Hi and congrats about this great service. I have used it recently re- 'Windows XP help' and you are really helpful.

My other problem is:

I have a new PC with Windows XP Pro and for security i have installed McAfee SecurityCenter with McAfee Virus scan:
Version 9.1
Engine 4.4.00
DAT version 4.0.4682

and McAfee Firewall:
Build: 6.1.6144

As my PC is new and I am a simple humble user, today I decided to play around with my Firewall settings. So, I went to 'Test my Firewall' option of the McAfee center. I went online and looked at the results...and froze when at the port 17300 instead of a technical description of some kind I got the message:
'Kuang2 The Virus XXX'.



I had a search on this site about this but nothing.
I had a search with google, and I got plenty of general results, but nothing right down to the point and conclusive as how to get rid of it.

Basically it seems to be an old virus (1999) that my Mcafee should have detected I suppose. McAfee's web site advises, though, that before any virus scan one must turn off the 'System restore' option in Windows XP because viruses may hide in 'backups' and the antivirus will not get them. I did not know it, so I did as told. I scanned my PC (subfolders and all). Nothing found. No infection.

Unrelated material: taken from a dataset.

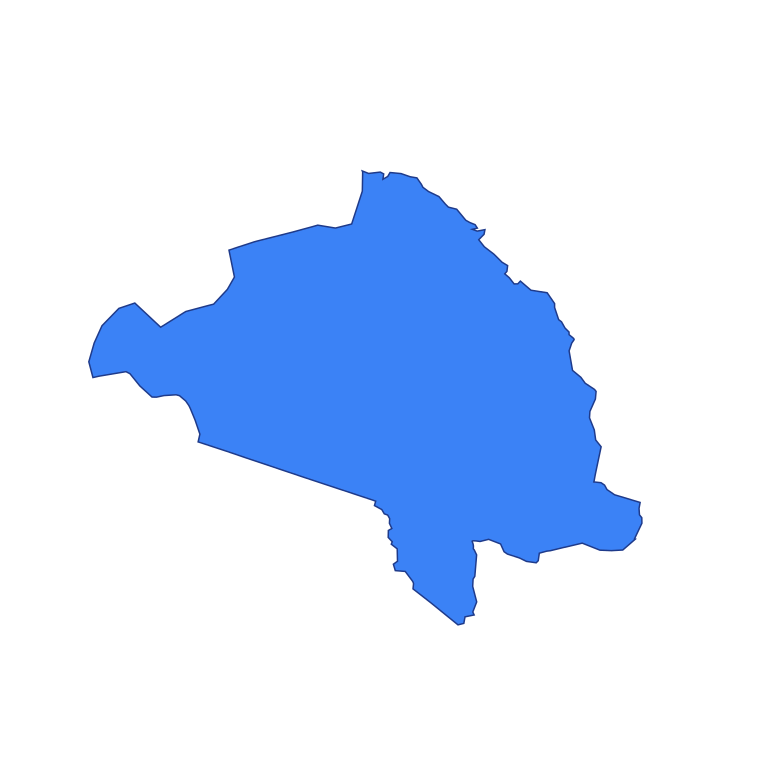 Salinas, Puerto Rico (Equal Earth projection), rotated 108°
{"feature_id": "32010507B26348414705735", "entity_name": "Salinas", "entity_type": "district", "adm_level": 2, "iso_a3": "PRI", "parent_name": "Puerto Rico", "parent_adm1": "", "projection": "equal_earth", "projection_center": [-66.255, 18.004], "detail": "fine", "context": "isolated", "style": "filled", "palette": "blue", "viewbox_px": 768, "rotation_deg": 108, "n_neighbors": 0, "source": "geoboundaries", "source_scale": "gbopen_adm2", "svg_char_len": 2423}
<svg xmlns="http://www.w3.org/2000/svg" viewBox="0 0 768 768"><g transform="rotate(108 384 384)"><path d="M204.3,346.6L203.9,352.3L203.0,356.8L195.3,368.9L195.9,377.4L193.9,381.3L188.8,389.6L187.2,401.1L184.9,407.8L182.6,410.1L177.8,416.4L178.8,423.1L178.6,432.8L181.0,443.6L185.5,444.6L189.6,448.3L184.3,449.2L183.6,453.0L188.5,463.7L188.1,470.5L189.0,469.8L207.3,464.2L227.0,464.2L229.0,464.2L241.8,464.2L242.9,465.9L250.7,478.4L253.4,496.1L256.3,500.4L259.7,505.6L267.9,518.1L278.3,534.6L287.3,548.9L289.0,551.5L289.6,552.3L292.9,556.8L298.6,564.7L304.6,572.8L328.5,559.3L342.4,562.2L360.7,570.7L363.6,575.3L376.3,594.9L379.1,597.3L386.9,603.8L397.4,612.6L399.0,614.0L384.0,646.0L394.0,659.5L415.7,670.2L434.6,672.3L454.1,671.6L467.8,662.8L464.6,657.4L452.0,633.2L452.7,628.8L461.3,615.6L468.1,600.6L466.8,596.3L463.0,589.7L458.5,578.4L458.3,574.9L461.4,567.4L464.8,562.9L467.2,560.6L476.7,552.5L488.6,543.6L496.5,542.9L496.6,513.0L496.9,492.4L497.3,451.0L497.5,431.0L497.9,359.7L497.9,359.2L498.0,355.7L502.6,355.5L504.1,347.3L507.4,343.6L507.5,340.0L510.3,337.0L514.8,335.8L519.0,331.9L521.9,334.6L528.6,332.6L531.5,327.4L534.1,327.6L536.7,320.5L548.4,316.4L552.5,319.4L558.0,315.6L555.7,305.9L562.5,296.2L563.7,294.9L564.8,294.2L569.9,293.1L577.4,272.4L590.2,239.2L587.0,234.1L580.4,235.0L575.8,226.9L573.4,229.1L562.6,228.5L549.1,237.1L542.0,239.0L538.8,238.2L517.9,243.1L513.9,246.9L513.8,247.1L513.2,248.1L510.4,248.9L508.7,249.8L506.3,251.6L505.6,250.9L504.8,248.0L504.1,244.0L499.4,236.5L500.1,223.7L506.4,218.0L507.6,214.1L507.6,201.5L508.7,193.7L507.0,184.0L504.4,182.7L496.9,184.0L492.7,177.6L491.1,174.2L483.8,162.4L483.1,161.1L474.1,146.3L475.3,127.3L472.2,116.2L468.1,105.6L453.8,97.0L453.8,97.9L436.7,95.7L431.5,97.5L429.5,100.6L423.5,103.0L417.5,103.8L418.1,130.5L415.5,139.3L412.0,143.0L410.8,147.1L412.3,154.2L410.6,154.3L407.0,154.8L402.9,155.3L376.6,158.1L371.8,165.4L362.7,169.8L352.7,178.1L346.5,179.7L333.0,178.3L325.5,180.0L324.1,182.1L321.1,192.9L316.8,198.8L312.8,208.9L295.3,218.2L287.1,218.1L283.1,216.9L282.1,217.6L279.9,223.2L277.4,224.1L274.8,229.2L270.0,234.4L268.8,237.8L258.5,245.4L254.8,246.6L246.8,257.0L249.4,273.2L244.0,286.1L247.4,287.7L248.6,291.2L244.2,297.7L241.9,303.2L238.9,301.9L233.2,303.0L231.7,309.4L226.6,319.5L222.5,331.0L217.5,338.5L210.7,335.1L206.0,335.7L209.8,342.6L209.6,347.8L206.9,343.4L204.3,346.6Z" fill="#3b82f6" stroke="#1e3a8a" stroke-width="1.5"/></g></svg>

McAfee's site also has a pack of DATs for downloading but I wonder: shouldn't I have them already since I update my Virus Scan all the time? And which package of DATs should I use? for "Windows and Netwares' or "Windows and Intel"? McAfee is usually very helpful, but the pages about Kuang virus are not user friendly.

Searching the net I found no other solution towards removal of Kuang2 and variants, but it is interesting that many users complain that although they see the message about Kuang2 via their Firewall, when they scan their computers with McAfee, Norton and a whole list of antivirus, they simply get no results of any infection.

I have also tested my internet security with an independent site ('Shields UP') and it seems my ports are completely stealth and secure. So, i don't understand what's going on.

Sby suggested that maybe our PCs are not really infected with it but that the Firewall for some reason detects the activity on the Net. ????

I have spent 5 hours searching about this and I am still almost at point 0.

This is likely a false positive report. If that port is indeed active, it should show up in the following listing:

Go to a command prompt (Start>Run>cmd (or command for older operating system).
Enter the following line text: NETSTAT -an
Press ENTER key.


[Active ports are shown in bold, below]

C:\WINDOWS\Profiles\_vop\Desktop>NETSTAT -an

Active Connections

Proto Local Address Foreign Address State
TCP 127.0.0.1:1027 0.0.0.0:0 LISTENING
TCP 127.0.0.1:1036 0.0.0.0:0 LISTENING
TCP 127.0.0.1:5900 0.0.0.0:0 LISTENING
TCP 127.0.0.1:1190 127.0.0.1:1027 TIME_WAIT
TCP 127.0.0.1:1192 127.0.0.1:1027 TIME_WAIT
TCP 192.168.0.101:137 0.0.0.0:0 LISTENING
TCP 192.168.0.101:138 0.0.0.0:0 LISTENING
TCP 192.168.0.101:139 0.0.0.0:0 LISTENING
TCP 192.168.0.101:1191 206.47.199.40:110 TIME_WAIT
TCP 192.168.0.101:1193 206.47.199.40:110 TIME_WAIT
UDP 127.0.0.1:1036 *:*
UDP 192.168.0.101:137 *:*
UDP 192.168.0.101:138 *:*

Thanks for the prompt and down-to-the-point reply.
I did the check and no, the port does not appear anywhere. I feel much better now.

Just for info to all members and users out there, it seems that the Kuang2 virus (actually it seems to be half-virus half-trojan) is on the rise again and it is 'probing' our computer ports. I found the link http://www.virused101.com/trojanhorse.html where, if you scroll down the page quite a bit, you will find a useful 'list of ports trojans will "sniff" out'. So, get yourselves protected!!

Addendum to VirusEd101:


In addition to a software (SW) firewall it is very advantageous to use a hardware (HW) firewall (router) if you are using a high-speed connection.


Accordingly, when you test your firewalls, a lot less ports will/should be visible to the outside world when a HW firewall is in place - and lower port visibility should be actively managed as a risk factor. That also means a lot less INCOMING log items hitting your SW firewall. Furthermore, a HW firewall is a lot more consistent and reliable for INCOMING traffic than a SW firewall since a SW firewall can be more easily disabled both intentionally or unintentionally. You still want and need a SW firewall for controlling OUTGOING traffic attempts.

I am using a simple dial-up connection, but as i am planning to upgrade to a broadband connection, THANKS for your advice.

Shop employees rarely take the little time needed to explain such things, plus, at least in my country, they look at me with a snorty snobbish attitude - obviously because I am female and 'girls know nothing about computers'. This is where I lose my patience and politeness.